WHAT TO DO — Every line of the data should be written out exactly, with the pictures left out.

Start of DATA SUPPLIED

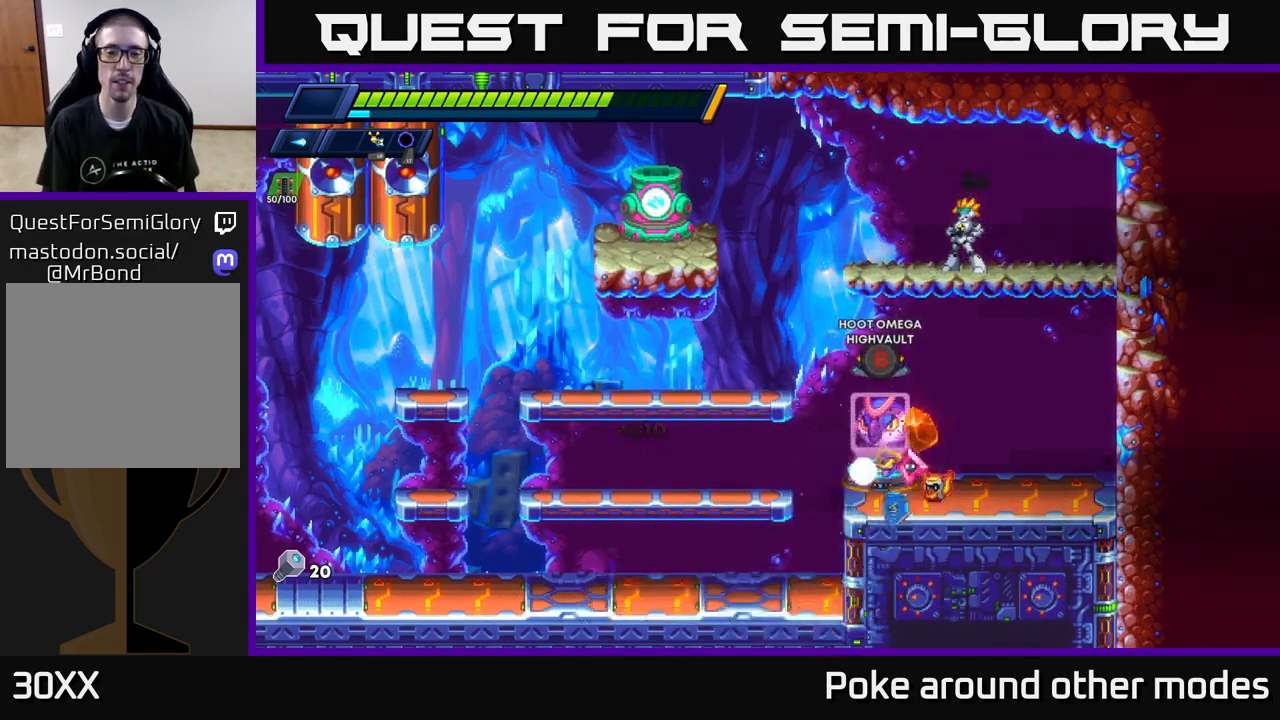
{"buttons": [], "left_stick": "center", "right_stick": "center", "events": []}
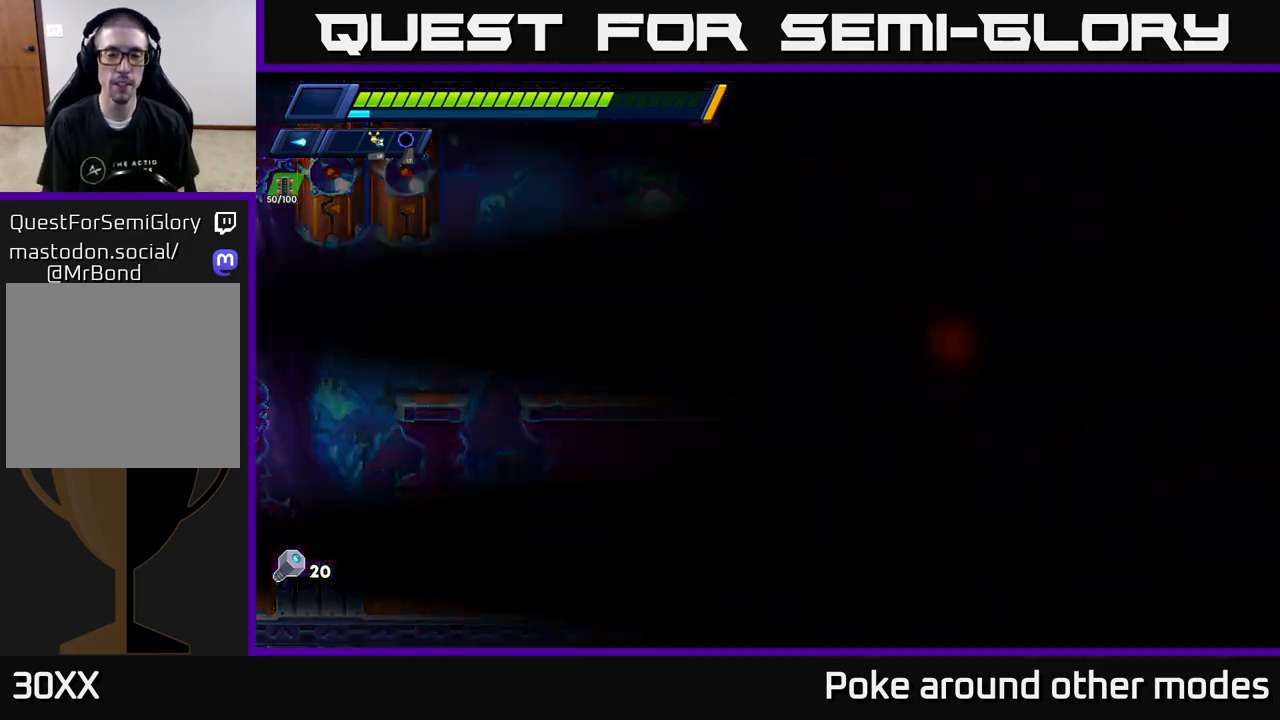
{"buttons": [], "left_stick": "center", "right_stick": "center", "events": []}
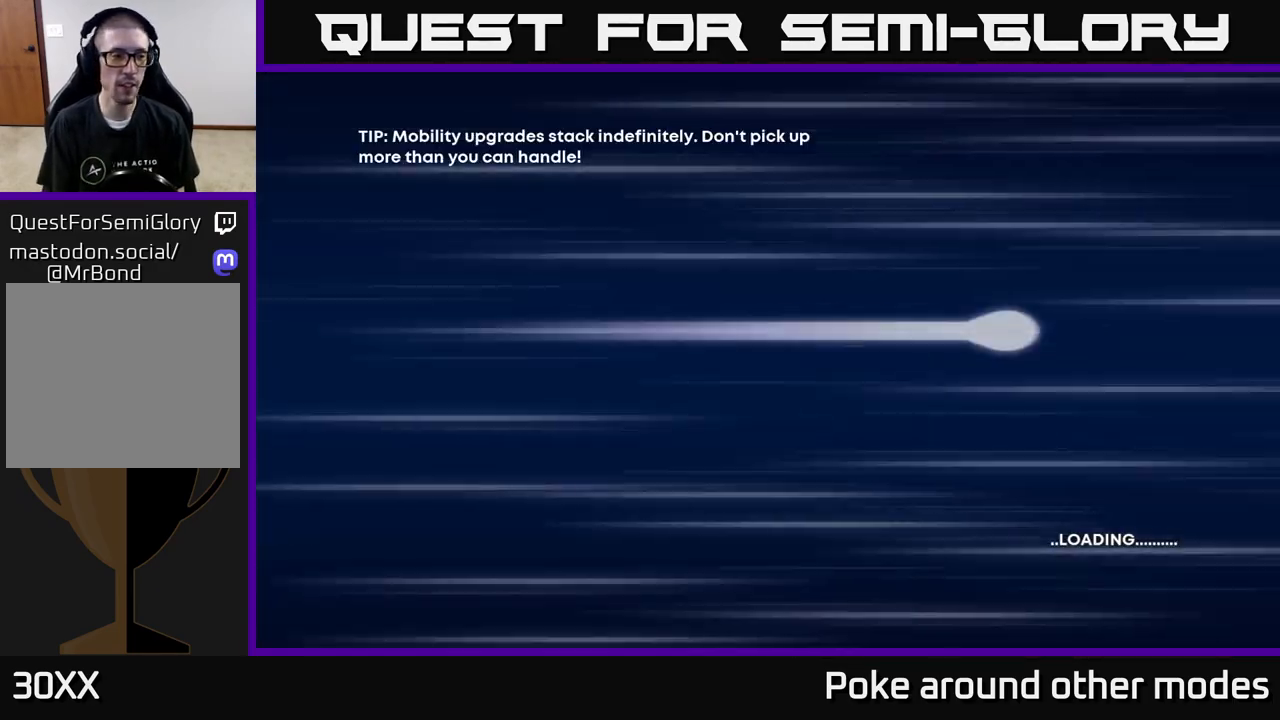
{"buttons": [], "left_stick": "center", "right_stick": "center", "events": []}
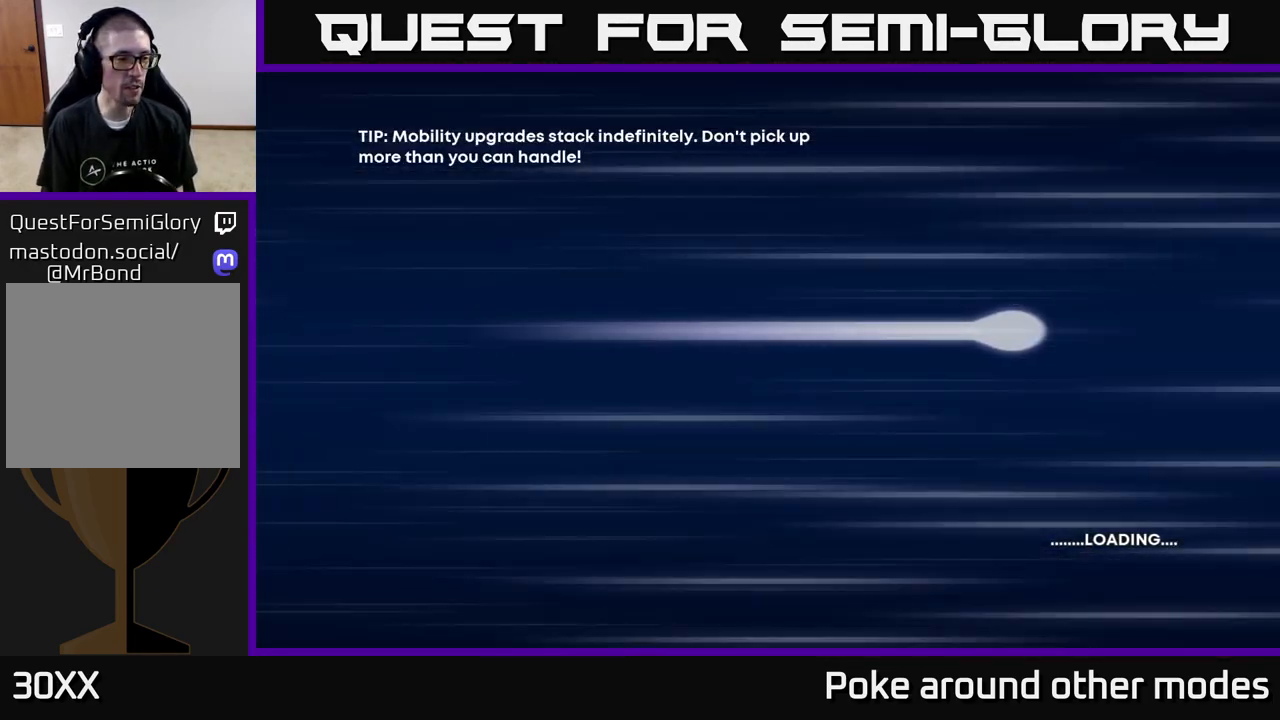
{"buttons": [], "left_stick": "center", "right_stick": "center", "events": []}
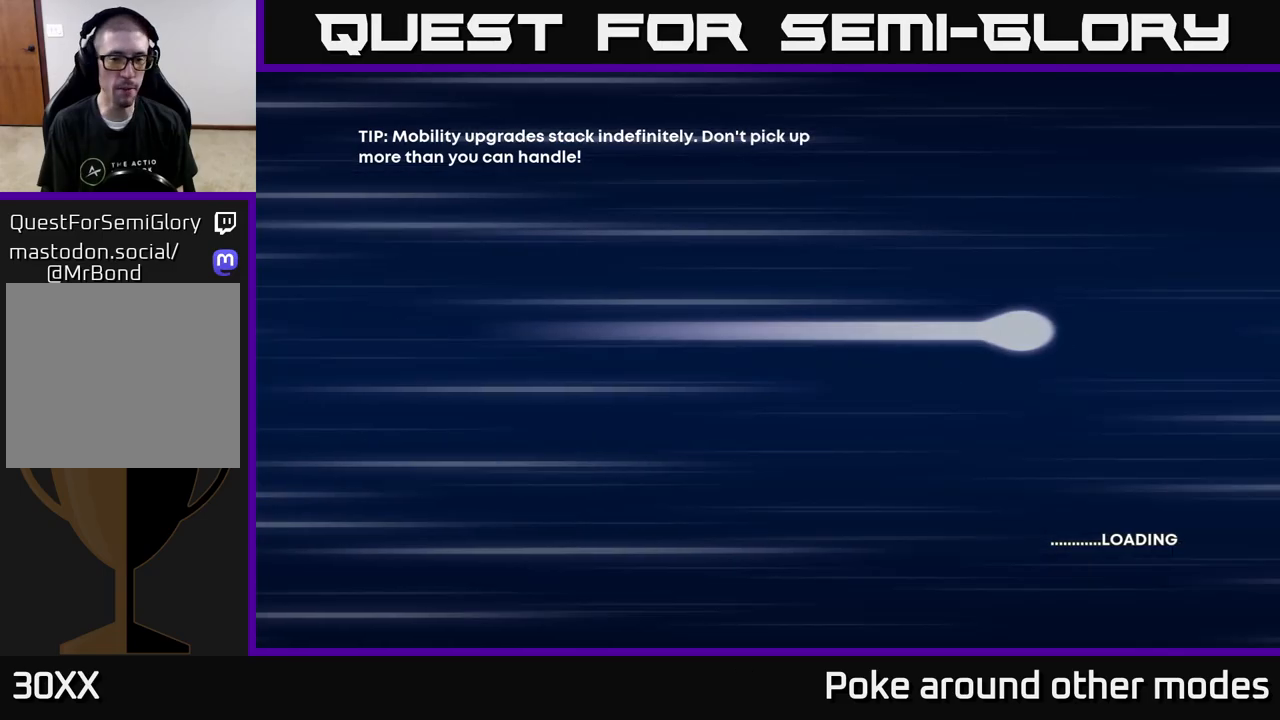
{"buttons": [], "left_stick": "center", "right_stick": "center", "events": []}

End of DATA SUPPLIED

ANSWER FOR THIS EXERCISE —
{"buttons": [], "left_stick": "center", "right_stick": "center", "events": []}
{"buttons": [], "left_stick": "center", "right_stick": "center", "events": []}
{"buttons": [], "left_stick": "center", "right_stick": "center", "events": []}
{"buttons": [], "left_stick": "center", "right_stick": "center", "events": []}
{"buttons": [], "left_stick": "center", "right_stick": "center", "events": []}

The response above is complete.